OH reactivity and concentrations of biogenic volatile organic compounds in a Mediterranean forest of downy oak trees
Abstract. Total OH reactivity, defined as the total loss frequency of the hydroxyl radical in the atmosphere, has proved to be an excellent tool to identify the total loading of reactive species in ambient air. High levels of unknown reactivity were found in several forests worldwide and were often higher than at urban sites.
Our study presents atmospheric mixing ratios of biogenic compounds and total OH reactivity measured during late spring 2014 at the forest of downy oak trees of the Observatoire de Haute Provence (OHP), France. Air masses were sampled at two heights: 2 m, i.e., inside the canopy, and 10 m, i.e., above the canopy, where the mean canopy height is 5 m.

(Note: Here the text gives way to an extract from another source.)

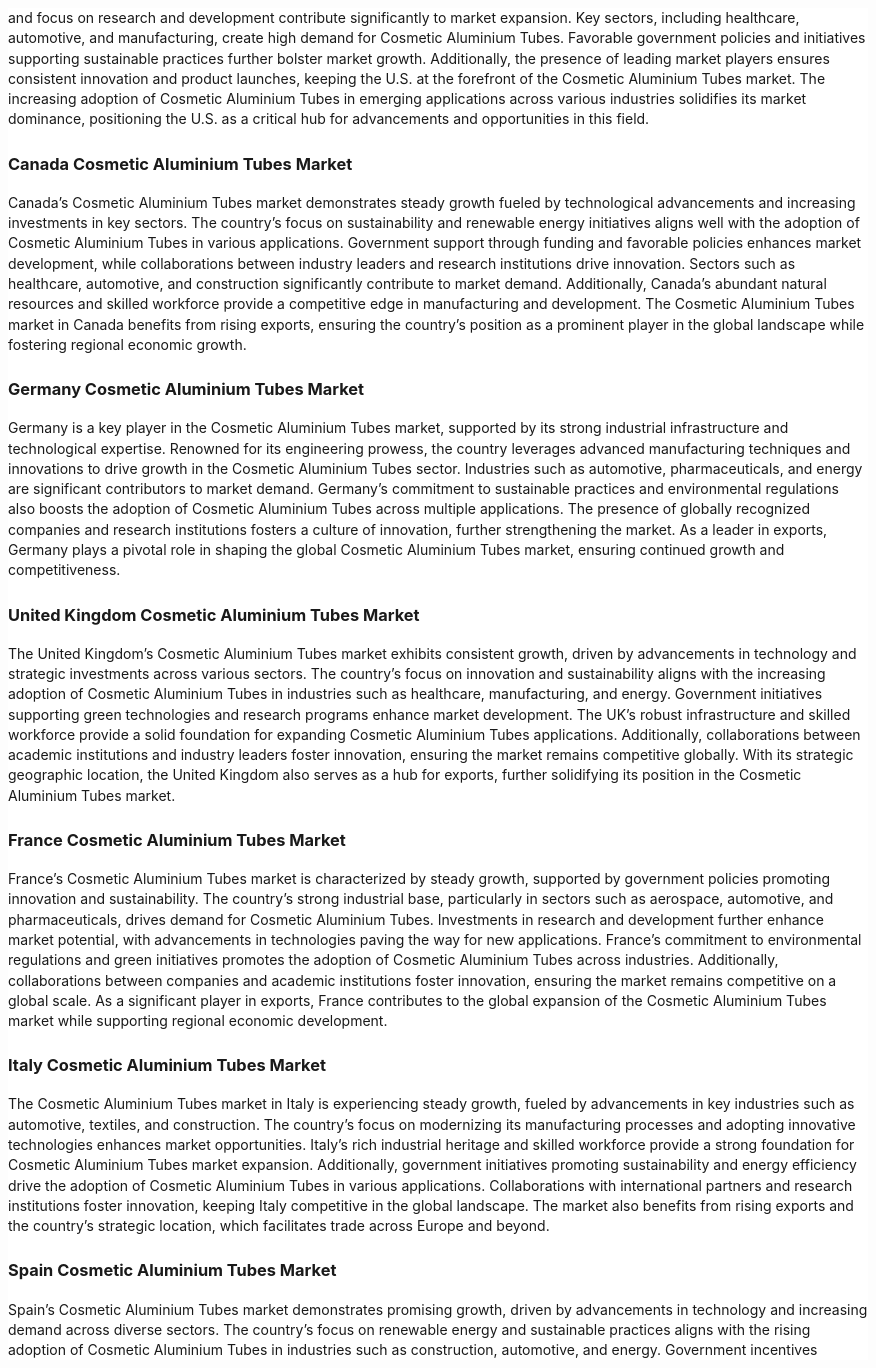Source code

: and focus on research and development contribute significantly to market expansion. Key sectors, including healthcare, automotive, and manufacturing, create high demand for Cosmetic Aluminium Tubes. Favorable government policies and initiatives supporting sustainable practices further bolster market growth. Additionally, the presence of leading market players ensures consistent innovation and product launches, keeping the U.S. at the forefront of the Cosmetic Aluminium Tubes market. The increasing adoption of Cosmetic Aluminium Tubes in emerging applications across various industries solidifies its market dominance, positioning the U.S. as a critical hub for advancements and opportunities in this field.</p><h3>Canada Cosmetic Aluminium Tubes Market</h3><p>Canada&rsquo;s Cosmetic Aluminium Tubes market demonstrates steady growth fueled by technological advancements and increasing investments in key sectors. The country&rsquo;s focus on sustainability and renewable energy initiatives aligns well with the adoption of Cosmetic Aluminium Tubes in various applications. Government support through funding and favorable policies enhances market development, while collaborations between industry leaders and research institutions drive innovation. Sectors such as healthcare, automotive, and construction significantly contribute to market demand. Additionally, Canada&rsquo;s abundant natural resources and skilled workforce provide a competitive edge in manufacturing and development. The Cosmetic Aluminium Tubes market in Canada benefits from rising exports, ensuring the country&rsquo;s position as a prominent player in the global landscape while fostering regional economic growth.</p><h3>Germany Cosmetic Aluminium Tubes Market</h3><p>Germany is a key player in the Cosmetic Aluminium Tubes market, supported by its strong industrial infrastructure and technological expertise. Renowned for its engineering prowess, the country leverages advanced manufacturing techniques and innovations to drive growth in the Cosmetic Aluminium Tubes sector. Industries such as automotive, pharmaceuticals, and energy are significant contributors to market demand. Germany&rsquo;s commitment to sustainable practices and environmental regulations also boosts the adoption of Cosmetic Aluminium Tubes across multiple applications. The presence of globally recognized companies and research institutions fosters a culture of innovation, further strengthening the market. As a leader in exports, Germany plays a pivotal role in shaping the global Cosmetic Aluminium Tubes market, ensuring continued growth and competitiveness.</p><h3>United Kingdom Cosmetic Aluminium Tubes Market</h3><p>The United Kingdom&rsquo;s Cosmetic Aluminium Tubes market exhibits consistent growth, driven by advancements in technology and strategic investments across various sectors. The country&rsquo;s focus on innovation and sustainability aligns with the increasing adoption of Cosmetic Aluminium Tubes in industries such as healthcare, manufacturing, and energy. Government initiatives supporting green technologies and research programs enhance market development. The UK&rsquo;s robust infrastructure and skilled workforce provide a solid foundation for expanding Cosmetic Aluminium Tubes applications. Additionally, collaborations between academic institutions and industry leaders foster innovation, ensuring the market remains competitive globally. With its strategic geographic location, the United Kingdom also serves as a hub for exports, further solidifying its position in the Cosmetic Aluminium Tubes market.</p><h3>France Cosmetic Aluminium Tubes Market</h3><p>France&rsquo;s Cosmetic Aluminium Tubes market is characterized by steady growth, supported by government policies promoting innovation and sustainability. The country&rsquo;s strong industrial base, particularly in sectors such as aerospace, automotive, and pharmaceuticals, drives demand for Cosmetic Aluminium Tubes. Investments in research and development further enhance market potential, with advancements in technologies paving the way for new applications. France&rsquo;s commitment to environmental regulations and green initiatives promotes the adoption of Cosmetic Aluminium Tubes across industries. Additionally, collaborations between companies and academic institutions foster innovation, ensuring the market remains competitive on a global scale. As a significant player in exports, France contributes to the global expansion of the Cosmetic Aluminium Tubes market while supporting regional economic development.</p><h3>Italy Cosmetic Aluminium Tubes Market</h3><p>The Cosmetic Aluminium Tubes market in Italy is experiencing steady growth, fueled by advancements in key industries such as automotive, textiles, and construction. The country&rsquo;s focus on modernizing its manufacturing processes and adopting innovative technologies enhances market opportunities. Italy&rsquo;s rich industrial heritage and skilled workforce provide a strong foundation for Cosmetic Aluminium Tubes market expansion. Additionally, government initiatives promoting sustainability and energy efficiency drive the adoption of Cosmetic Aluminium Tubes in various applications. Collaborations with international partners and research institutions foster innovation, keeping Italy competitive in the global landscape. The market also benefits from rising exports and the country&rsquo;s strategic location, which facilitates trade across Europe and beyond.</p><h3>Spain Cosmetic Aluminium Tubes Market</h3><p>Spain&rsquo;s Cosmetic Aluminium Tubes market demonstrates promising growth, driven by advancements in technology and increasing demand across diverse sectors. The country&rsquo;s focus on renewable energy and sustainable practices aligns with the rising adoption of Cosmetic Aluminium Tubes in industries such as construction, automotive, and energy. Government incentives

We found that the OH reactivity at the site mainly depended on the main primary biogenic species emitted by the forest, which was isoprene and to a lesser extent by its degradation products and long-lived atmospheric compounds (up to 26 % during daytime). During daytime, no significant missing OH reactivity was reported at the site, either inside or above the canopy. However, during two nights we determined a missing fraction of OH reactivity up to 50 %, possibly due to unmeasured oxidation products. We confirmed that no significant oxidation of the primary species occurred within the canopy; primary compounds emitted by the forest were fast transported to the atmosphere. Finally, the OH reactivity at this site was maximum 69 s−1, which is a high value for a forest characterized by a temperate climate. Observations in various and diverse forests in the Mediterranean region are therefore needed to better constrain the impact of reactive gases over this area.